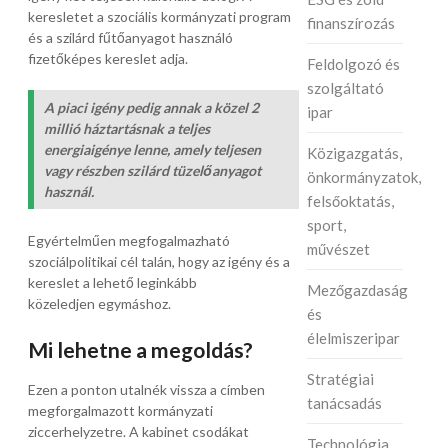
keresletet a szociális kormányzati program
finanszírozás
és a szilárd fűtőanyagot használó
fizetőképes kereslet adja.
Feldolgozó és
szolgáltató
A piaci igény pedig annak a közel 2
ipar
millió háztartásnak a teljes
energiaigénye lenne, amely teljesen
Közigazgatás,
vagy részben szilárd tüzelőanyagot
önkormányzatok,
használ.
felsőoktatás,
sport,
Egyértelműen megfogalmazható
művészet
szociálpolitikai cél talán, hogy az igény és a
kereslet a lehető leginkább
Mezőgazdaság
közeledjen egymáshoz.
és
élelmiszeripar
Mi lehetne a megoldás?
Stratégiai
Ezen a ponton utalnék vissza a címben
tanácsadás
megforgalmazott kormányzati
ziccerhelyzetre. A kabinet csodákat
Technológia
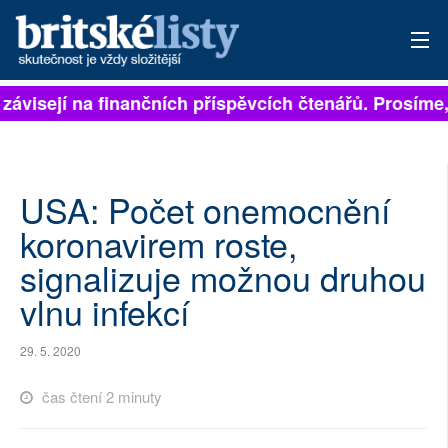
 závisejí na finančních příspěvcích čtenářů. Prosíme, 
PŘIHLÁSIT
AKTUÁLNÍ VYDÁNÍ
ARCHIV
USA: Počet onemocnění
koronavirem roste,
ROZHOVORY
signalizuje možnou druhou
TÉMATA
vlnu infekcí
NEJČTENĚJŠÍ ZA 7 DNÍ
29. 5. 2020
AUTOŘI
čas čtení 2 minuty
PŘÍSPĚVKY NA PROVOZ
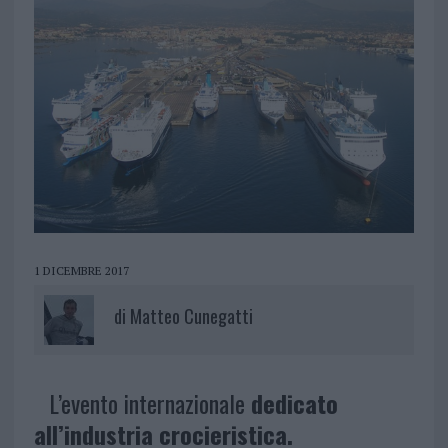
1 DICEMBRE 2017
di
Matteo Cunegatti
L’evento internazionale
dedicato
all’industria crocieristica.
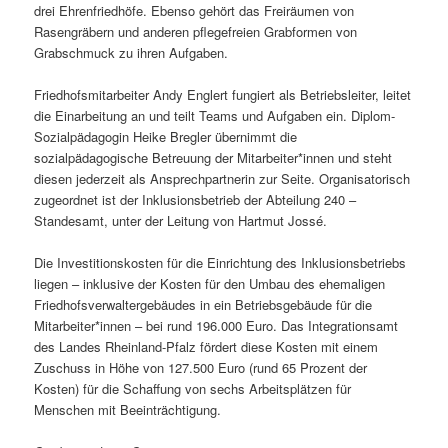
drei Ehrenfriedhöfe. Ebenso gehört das Freiräumen von
Rasengräbern und anderen pflegefreien Grabformen von
Grabschmuck zu ihren Aufgaben.
Friedhofsmitarbeiter Andy Englert fungiert als Betriebsleiter, leitet
die Einarbeitung an und teilt Teams und Aufgaben ein. Diplom-
Sozialpädagogin Heike Bregler übernimmt die
sozialpädagogische Betreuung der Mitarbeiter*innen und steht
diesen jederzeit als Ansprechpartnerin zur Seite. Organisatorisch
zugeordnet ist der Inklusionsbetrieb der Abteilung 240 –
Standesamt, unter der Leitung von Hartmut Jossé.
Die Investitionskosten für die Einrichtung des Inklusionsbetriebs
liegen – inklusive der Kosten für den Umbau des ehemaligen
Friedhofsverwaltergebäudes in ein Betriebsgebäude für die
Mitarbeiter*innen – bei rund 196.000 Euro. Das Integrationsamt
des Landes Rheinland-Pfalz fördert diese Kosten mit einem
Zuschuss in Höhe von 127.500 Euro (rund 65 Prozent der
Kosten) für die Schaffung von sechs Arbeitsplätzen für
Menschen mit Beeinträchtigung.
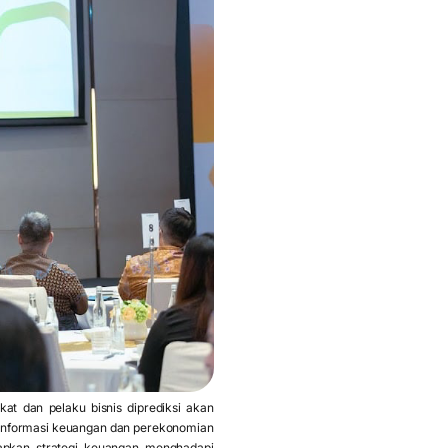
at dan pelaku bisnis diprediksi akan
n informasi keuangan dan perekonomian
apkan strategi keuangan menghadapi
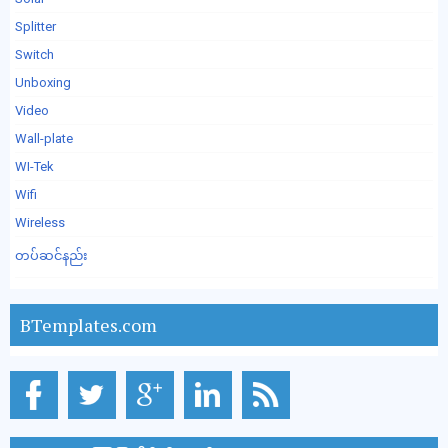
Splitter
Switch
Unboxing
Video
Wall-plate
WI-Tek
Wifi
Wireless
တပ်ဆင်နည်း
BTemplates.com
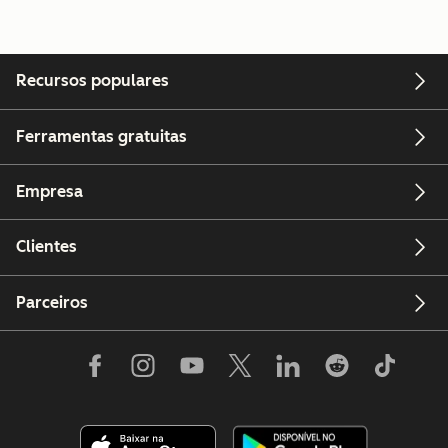
Recursos populares
Ferramentas gratuitas
Empresa
Clientes
Parceiros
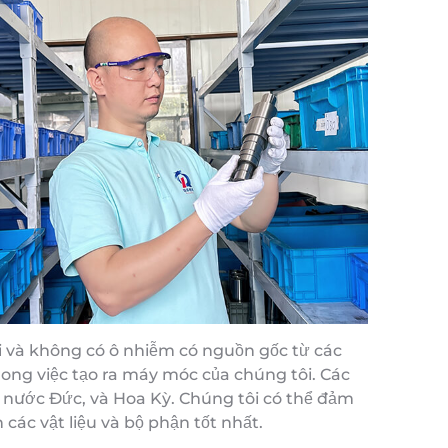
ại và không có ô nhiễm có nguồn gốc từ các
rong việc tạo ra máy móc của chúng tôi. Các
, nước Đức, và Hoa Kỳ. Chúng tôi có thể đảm
các vật liệu và bộ phận tốt nhất.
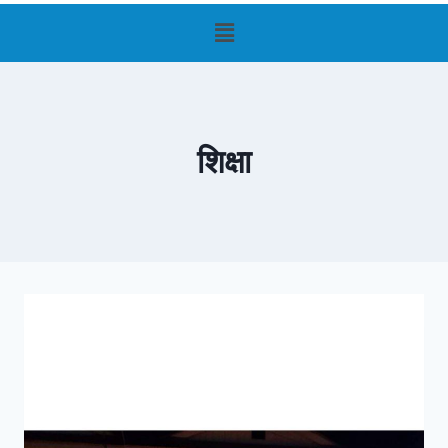
शिक्षा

▬▬▬▬▬▬▬▬▬▬

• _ASSIGNMENT_: Copy out, word for word, every line of text from all the entries above, and leave the pictures out of your answer.

• _EXPECTED OUTPUT_:
keresletet a szociális kormányzati program
finanszírozás
és a szilárd fűtőanyagot használó
fizetőképes kereslet adja.
Feldolgozó és
szolgáltató
A piaci igény pedig annak a közel 2
ipar
millió háztartásnak a teljes
energiaigénye lenne, amely teljesen
Közigazgatás,
vagy részben szilárd tüzelőanyagot
önkormányzatok,
használ.
felsőoktatás,
sport,
Egyértelműen megfogalmazható
művészet
szociálpolitikai cél talán, hogy az igény és a
kereslet a lehető leginkább
Mezőgazdaság
közeledjen egymáshoz.
és
élelmiszeripar
Mi lehetne a megoldás?
Stratégiai
Ezen a ponton utalnék vissza a címben
tanácsadás
megforgalmazott kormányzati
ziccerhelyzetre. A kabinet csodákat
Technológia
 závisejí na finančních příspěvcích čtenářů. Prosíme, 
PŘIHLÁSIT
AKTUÁLNÍ VYDÁNÍ
ARCHIV
USA: Počet onemocnění
koronavirem roste,
ROZHOVORY
signalizuje možnou druhou
TÉMATA
vlnu infekcí
NEJČTENĚJŠÍ ZA 7 DNÍ
29. 5. 2020
AUTOŘI
čas čtení 2 minuty
PŘÍSPĚVKY NA PROVOZ
1 DICEMBRE 2017
di
Matteo Cunegatti
L’evento internazionale
dedicato
all’industria crocieristica.
drei Ehrenfriedhöfe. Ebenso gehört das Freiräumen von
Rasengräbern und anderen pflegefreien Grabformen von
Grabschmuck zu ihren Aufgaben.
Friedhofsmitarbeiter Andy Englert fungiert als Betriebsleiter, leitet
die Einarbeitung an und teilt Teams und Aufgaben ein. Diplom-
Sozialpädagogin Heike Bregler übernimmt die
sozialpädagogische Betreuung der Mitarbeiter*innen und steht
diesen jederzeit als Ansprechpartnerin zur Seite. Organisatorisch
zugeordnet ist der Inklusionsbetrieb der Abteilung 240 –
Standesamt, unter der Leitung von Hartmut Jossé.
Die Investitionskosten für die Einrichtung des Inklusionsbetriebs
liegen – inklusive der Kosten für den Umbau des ehemaligen
Friedhofsverwaltergebäudes in ein Betriebsgebäude für die
Mitarbeiter*innen – bei rund 196.000 Euro. Das Integrationsamt
des Landes Rheinland-Pfalz fördert diese Kosten mit einem
Zuschuss in Höhe von 127.500 Euro (rund 65 Prozent der
Kosten) für die Schaffung von sechs Arbeitsplätzen für
Menschen mit Beeinträchtigung.
at dan pelaku bisnis diprediksi akan
n informasi keuangan dan perekonomian
apkan strategi keuangan menghadapi
Splitter
Switch
Unboxing
Video
Wall-plate
WI-Tek
Wifi
Wireless
တပ်ဆင်နည်း
BTemplates.com
Recursos populares
Ferramentas gratuitas
Empresa
Clientes
Parceiros
ại và không có ô nhiễm có nguồn gốc từ các
rong việc tạo ra máy móc của chúng tôi. Các
, nước Đức, và Hoa Kỳ. Chúng tôi có thể đảm
các vật liệu và bộ phận tốt nhất.
शिक्षा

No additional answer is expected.